Le décret n° 2012-1515 portant diverses dispositions relatives à la procédure civile et à l’organisation judiciaire dispose de la signature électronique des décisions de justice.

Le 28 décembre 2012, le décret n° 2012-1515 portant diverses dispositions relatives à la procédure civile et à l’organisation judiciaire a été pris par le Premier ministre Jean-Marc Ayrault et la garde des sceaux et ministre de la justice Christine Taubira.

L’article 7 de ce décret modifie l’article 456 du Code de procédure civile qui dispose que  « Le jugement peut être établit sur support papier ou électronique. […] Lorsque le jugement est établit sur support électronique, les procédés utilisés doivent en garantir l’intégrité et la conservation. Le jugement établit sur support électronique est signé au moyen d’un procédé de signature électronique sécurisée répondant aux exigences du décret n°2001-271 du 30 mars 2001 pris pour l’application de l’article 1316-4 du code civil » (sur la signature des actes juridiques) , « et relatif à la signature électronique ».

Désormais, le jugement pourra donc être établi sur support papier ou électronique suivant les dispositions du décret de 2001 relatif à la signature électronique. Ce procédé est entré en vigueur au jour de la publication du décret et dans les conditions fixées par arrêté ministériel au plan des modalités d’application du dispositif.
Ce décret soutient l’ajustement de la procédure civile au développement de l’internet, et i
l est manifeste que ce dispositif participera à une amélioration des techniques de conservation des dossiers.

Ce décret participera bien évidemment à l’accélération des procédures ainsi qu’à leur simplification, et vient s’inscrire dans les récentes évolutions du RPVA (Réseau virtuel privé des avocats) qui vise à se substituer aux procédures physiques.

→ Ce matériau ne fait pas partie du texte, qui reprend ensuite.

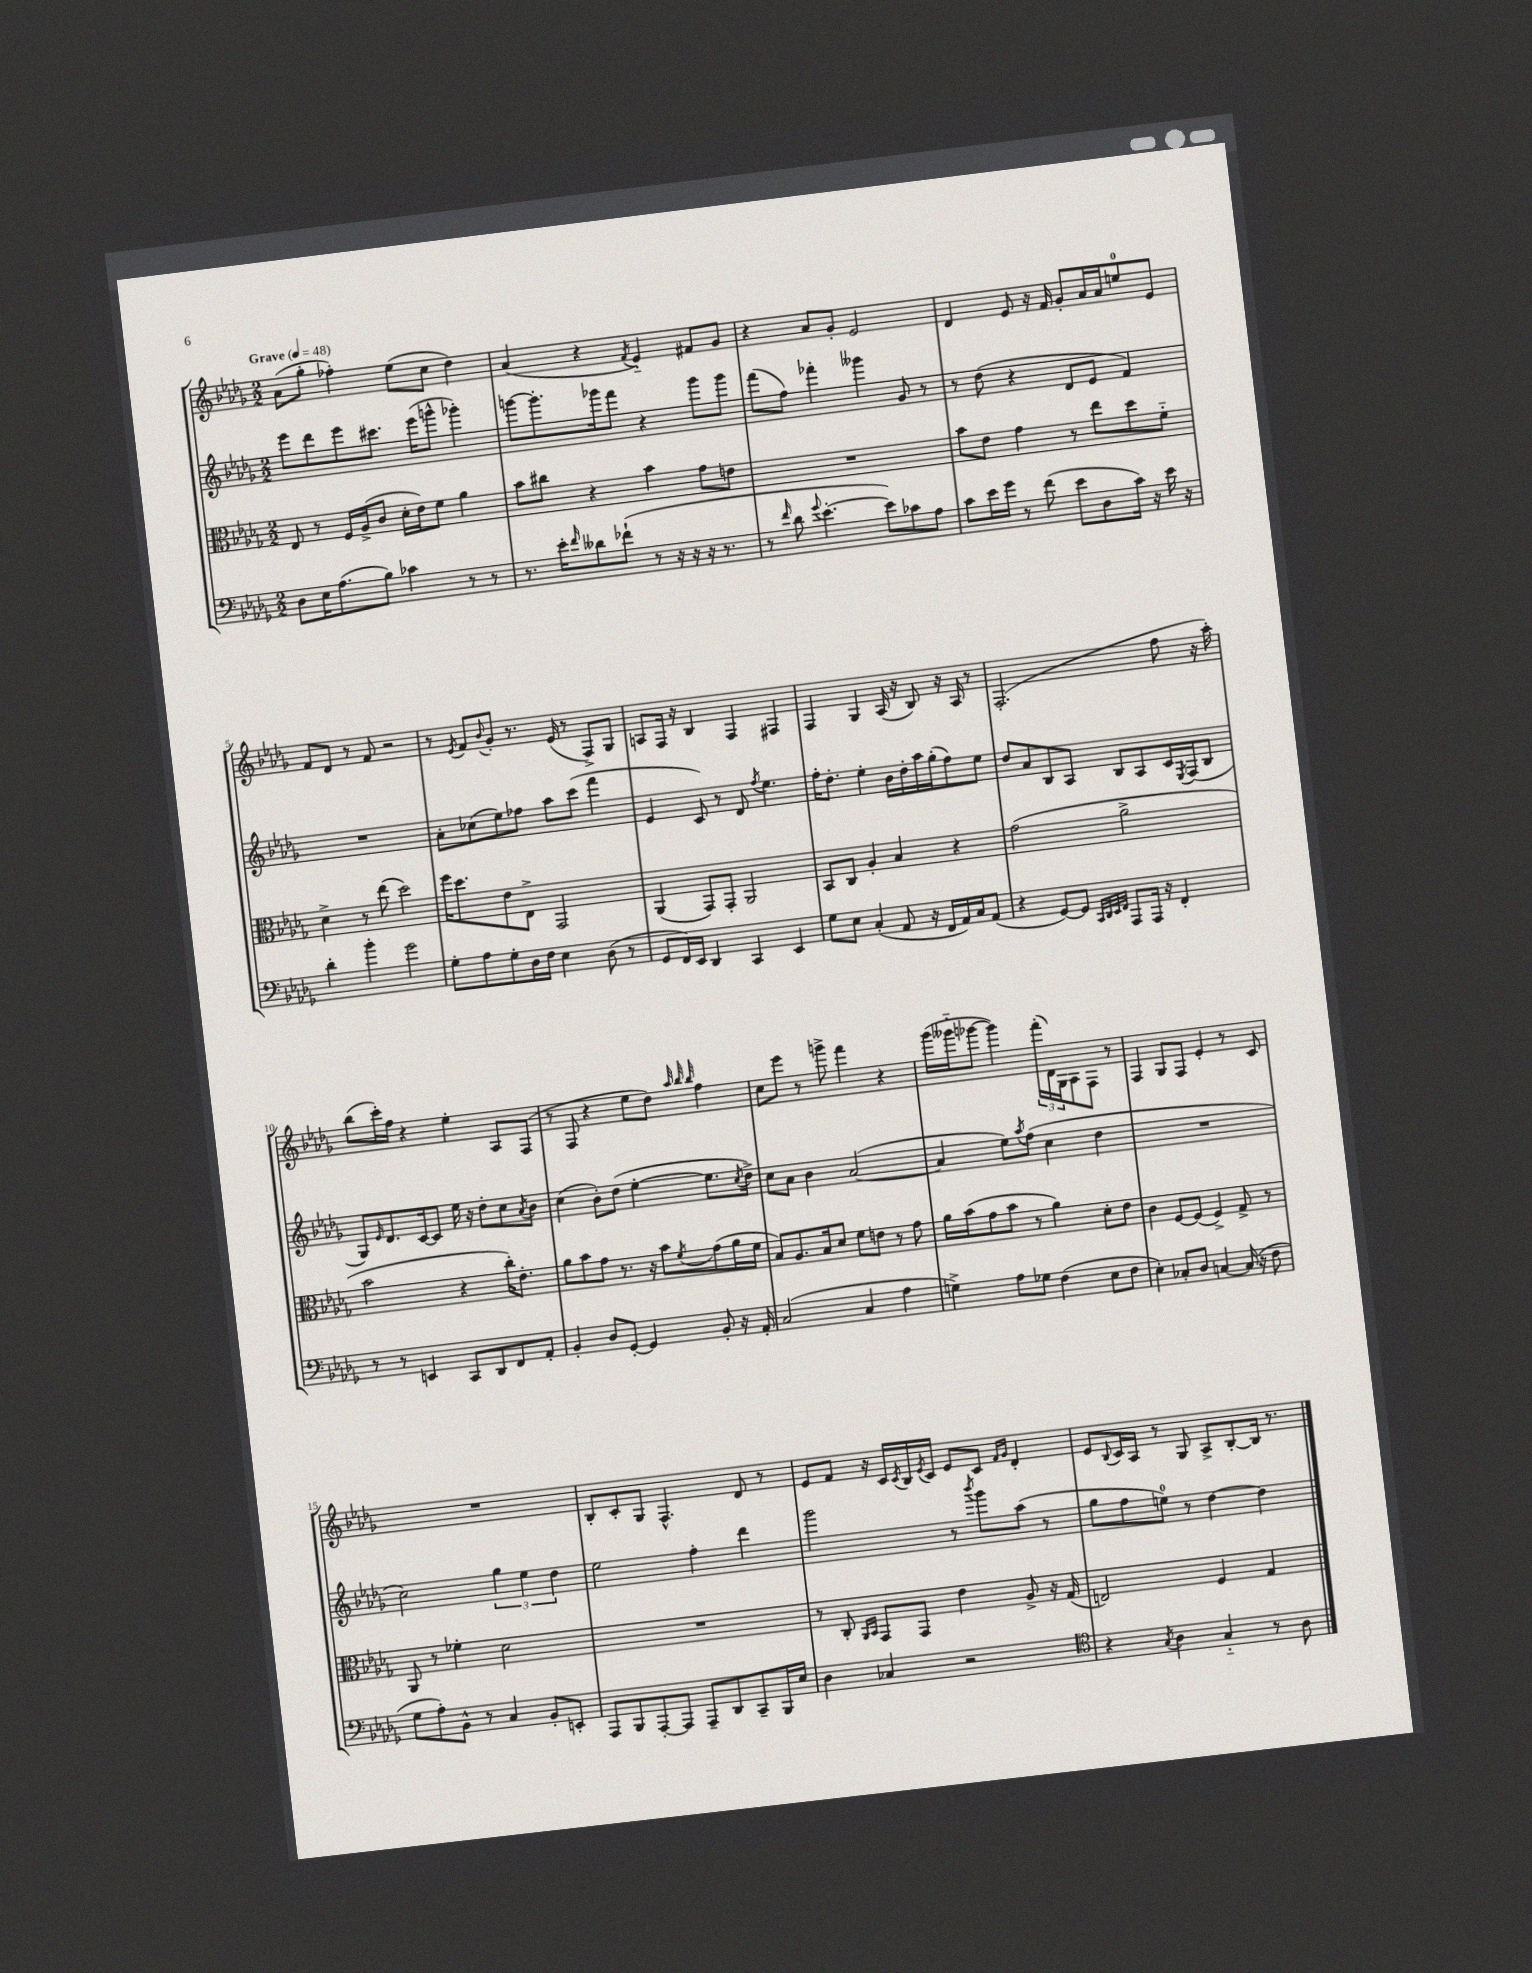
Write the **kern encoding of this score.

**kern	**kern	**kern	**kern
*staff4	*staff3	*staff2	*staff1
*clefF4	*clefC3	*clefG2	*clefG2
*k[b-e-a-d-g-]	*k[b-e-a-d-g-]	*k[b-e-a-d-g-]	*k[b-e-a-d-g-]
*M2/2	*M2/2	*M2/2	*M2/2
*MM48	*MM48	*MM48	*MM48
8D-	8E-	8eee-	(8a-
16E-	8r	8ddd-	8gg-'
(8.A-	.	.	.
.	16F	8eee-	4ff-')
.	(16A-^	.	.
8B-)	8c	8.ccc#	.
4c-	16d-'	.	(8ee-
.	16e-)	(16eee-	.
.	8f	8ggg^^	8cc
8r	4a-	4ggg-')	4dd-)
8r	.	.	.
=	=	=	=
8.r	8b-	[8ggg	(4a-
.	8cc#	8.ggg']	.
16e-'	.	.	.
16qqf	.	.	.
8d--	4r	.	4r
.	.	16ggg-	.
(8f-`	.	8fff	.
.	.	.	8qf
8r	4b-	4r	4e-'~)
16r	.	.	.
16r	.	.	.
16r	8g-	8ggg-	8f#
8.r	.	.	.
.	8e	8ggg-	8g-
=	=	=	=
8r	1r	(8fff	4r
16qqf	.	.	.
8d-	.	8ff)	.
8qqg-	.	.	.
[4.e-'	.	4fff-'	8a-
.	.	.	8g-'
.	.	4ggg--	2e-
8e-])	.	.	.
8c-	.	8g-	.
8A-	.	8r	.
=	=	=	=
8c	8b-	8r	4d-
16e-	8e-	(8dd-	.
16g-	.	.	.
8r	4g-	4r	8e-
(8f	.	.	16r
.	.	.	16f
8e-	8r	8d-	8g-'
8D-	8ee-	8e-	16a-
.	.	.	16a-
16c)	8dd-	4f)	8ee
16r	.	.	.
16e-	8f'~	.	8e-
16r	.	.	.
=	=	=	=
4d-'	4d-^	1r	8f
.	.	.	8d-
4b-'	8r	.	8r
.	(8ee-	.	8f
2g-	2dd-)	.	2r
=	=	=	=
8G-'	16ff	8a-'	8r
.	8.dd-	.	.
.	.	.	8qe-
8A-	.	(8cc-	8f
.	.	.	8qqb-
8G-'	8e-	8ee-)	8g-'
16D-	8E-^	8ff-	8.r
16F	.	.	.
4E-	2GG-	8aa-	.
.	.	.	(16e-
.	.	(8ccc	8r
(8D-	.	4fff	8F^)
8r	.	.	8G-
=	=	=	=
8GG-	(4AA-	4e-	8A
16FF)	.	.	16F
16EE-	.	.	16r
4DD-	8GG-)	8c)	4B-
.	8GG-'	8r	.
4CC	2AA-	8d-	4F
.	.	8qff	.
.	.	4.ee-	.
4EE-	.	.	4F#
=	=	=	=
8G-	8BB-	16ff'	4F
.	.	8.dd-'	.
8E-	8C	.	.
(4C'	4A-'	4ee-'	4G-
8AA-	4B-	16b-	(16A-
.	.	16dd-'	16r
16r	.	16aa-	8B-)
16FF	.	(16gg-'	.
16AA-)	4r	8ff)	16r
16C	.	.	16A-
(8AA-	.	8ee-	8r
=	=	=	=
4r	(2g-	8dd-	(2.F'
.	.	8a-	.
[8GG-)	.	8B-	.
8GG-]	.	8A-	.
32qqCC	.	.	.
32qqDD-	.	.	.
32qqEE-	.	.	.
32qqFF	.	.	.
8AAA-	2a-^	8B-	.
16AAA-	.	8A-	.
16r	.	.	.
4FF'	.	16c	8ff
.	.	8qE-	.
.	.	(16F	.
.	.	8B-	16r
.	.	.	16aa-')
=	=	=	=
8r	2b-	8G-)	(8bb-
.	.	16qqe-	.
8r	.	8.d-	16ccc')
.	.	.	16ff
4EE	.	.	4r
.	.	[16c	.
.	.	8c]	.
8CC	4r	16ee-	4ee-'
.	.	16r	.
8DD-	.	8dd-'	.
8FF	16cc')	8cc	8A-
.	8.e-'	.	.
.	.	8qa-	.
8AA-'	.	8b-	(8F
=	=	=	=
4BB-'	8a-	(4cc	8r
.	8b-	.	8F
8D-	8g-	8b-')	4r
[8GG-'	8.r	(8dd-	.
4GG-]	.	[4ee-'	8ee-
.	16r	.	.
.	8b-	.	8dd-)
.	.	.	32qqaa-
.	.	.	32qqbb-
.	8qf	.	32qqbb-
8BB-'	(8g-	8.ee-]	4ff
16r	16a-	.	.
.	.	8qcc	.
16AA-'	16f	16dd-^)	.
=	=	=	=
(2C	8B-)	8cc	8cc
.	8.A-	8a-	8eee-
.	.	4b-	8r
.	16B-	.	.
.	8d-	.	8ggg^
4C	8f	([2a-	4fff
.	8e	.	.
4A-	8r	.	4r
.	8g-	.	.
=	=	=	=
4G^)	16a-	4a-]	(16ggg-
.	(16b-	.	16ggg--'~
.	8g-	.	[8ggg-
8A-	8b-	8ee-)	4ggg-])
.	.	8qaa-	.
8G-	8r	(8ff	.
(4F	4a-)	4cc	(24fff'
.	.	.	24d-)
.	.	.	24G-
.	.	.	8A-
8E-	8d-'	4dd-	8F
8F	8e-	.	8r
=	=	=	=
4E-')	4c	1r	4F
8C-'	[8F	.	8G-
8D-	(8F]	.	8F
[4C	4F^)	.	4e-'
(16C]	8G-^	.	8r
16r	.	.	.
8F	8r	.	8c
=	=	=	=
8G-	8AA-	2cc)	1r
8A-')	8r	.	.
8BB-^^	4f-'	.	.
8r	.	.	.
4C	2d-	6gg-	.
.	.	6ee-	.
8BB-'	.	.	.
.	.	6dd-	.
8EE'	.	.	.
=	=	=	=
8AAA-	1r	2ee-	8B-'
8BBB-	.	.	8c'
[8AAA-'	.	.	8G-
8AAA-]	.	.	4.F^^
8AAA-~	.	4ff'	.
8DD-	.	.	.
8CC~	.	4ddd-	8d-
16BBB-	.	.	8r
16E-	.	.	.
=	=	=	=
4D-	8r	2ggg-	8e-
.	8C'	.	8f
.	16qqAA-	.	.
.	16qqBB-	.	.
4C-	8GG-	.	16r
.	.	.	16c
.	.	.	8qc
.	8GG-	.	16B-
.	.	.	8qe-
.	.	.	16c
2r	4e-	8r	8e-
.	.	8qbbb-	.
.	.	8ggg-	8c
.	.	.	16qqf
.	.	.	16qqg-
.	8A-^	(8aa-	4d-'
.	16r	8r	.
.	(16G-	.	.
=	=	=	=
*clefC4	*	*	*
4r	2E)	8gg-	8e-
.	.	.	8qqB-
.	.	8ff	16c
.	.	.	16A-
8qG-	.	.	.
4A-	.	8ee)	8r
.	.	8r	8G-
4G-'~	4F	[4dd-	8A-^
.	.	.	[8B-'
8r	4G-	4dd-]	16B-]
.	.	.	8.r
8A-	.	.	.
==	==	==	==
*-	*-	*-	*-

C’est par exemple le cas depuis un arrêté du 20 décembre 2012 pour les actes de procédure effectués par les avocats et les magistrats dans les procédures avec représentation obligatoire devant les Cours d’Appel, ainsi que les démarches au greffe de la Cour concernant les déclarations d’appel et les conclusions du ministère public, qui doivent être remis par voie électronique depuis le 1er janvier 2013, et plus généralement les conclusions échangées électroniquement entre avocats.
La décision de procéder à la signature des décisions de justice par voie électronique est une évolution majeure du droit et une adaptation tant attendue des professionnels du droit aux nouvelles technologies.